Storage considerations

Instances in Cloud Pak for Integration use persistent storage to provide reliable, resilient storage of state data. Before installing, the OpenShift cluster administrator must provide and configure appropriate storage classes that meet the requirements of the instances that you plan to use. For more information, see Understanding persistent storage.

Requirements for RWO storage

For instances that require RWO volumes, Cloud Pak for Integration supports any storage provider that meets all of the following conditions:

  • Is a block storage provider. In other words, you can't use any providers that have traditionally offered RWX storage (including NFS and GlusterFS) to provide RWO volumes.
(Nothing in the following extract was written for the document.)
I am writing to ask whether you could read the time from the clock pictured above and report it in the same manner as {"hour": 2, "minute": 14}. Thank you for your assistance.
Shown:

  • Provides storage that is formatted as ext4 or XFS, to ensure POSIX compliance.

  • Supports dynamic volume provisioning and a volumeBindingMode value of WaitForFirstConsumer.

  • The provider is not documented as being explicitly prohibited from use as a block provider. NFS and GlusterFS are currently prohibited as block providers.

Storage providers

Important:
  • The storage providers in this list provision persistent volumes for use by the product. Not all features of a storage provider (such as snapshot-based backup and restore of the volumes) are supported.
  • The Cloud Pak for Integration support team does not directly support storage components. Ensure that there is an appropriate support arrangement in place, so that if an issue is identified within the storage provider, you can engage with that provider directly.
Tip:
  • Using volume encryption for your chosen storage provider protects your data at rest.
  • For RWO persistent volumes used with Cloud Pak for Integration, a single-zone RWO storage provider may provide the best performance and most cost-effective solution. Because instances that use RWO volumes provide built-in replication, it is not necessary to use a storage provider with cross-availability zone (AZ) replication (such as OpenShift Data Foundation, Portworx, or IBM Storage Fusion). In addition, using these types of storage providers for RWO volumes can result in increased costs for network data transfer between AZs (as in AWS), and reduced performance caused by unnecessary data replication. Instances that use RWX volumes do require that cross-AZ replication be carried out by the storage provider. For more information, see the section, "Using a software-defined storage (SDS) provider".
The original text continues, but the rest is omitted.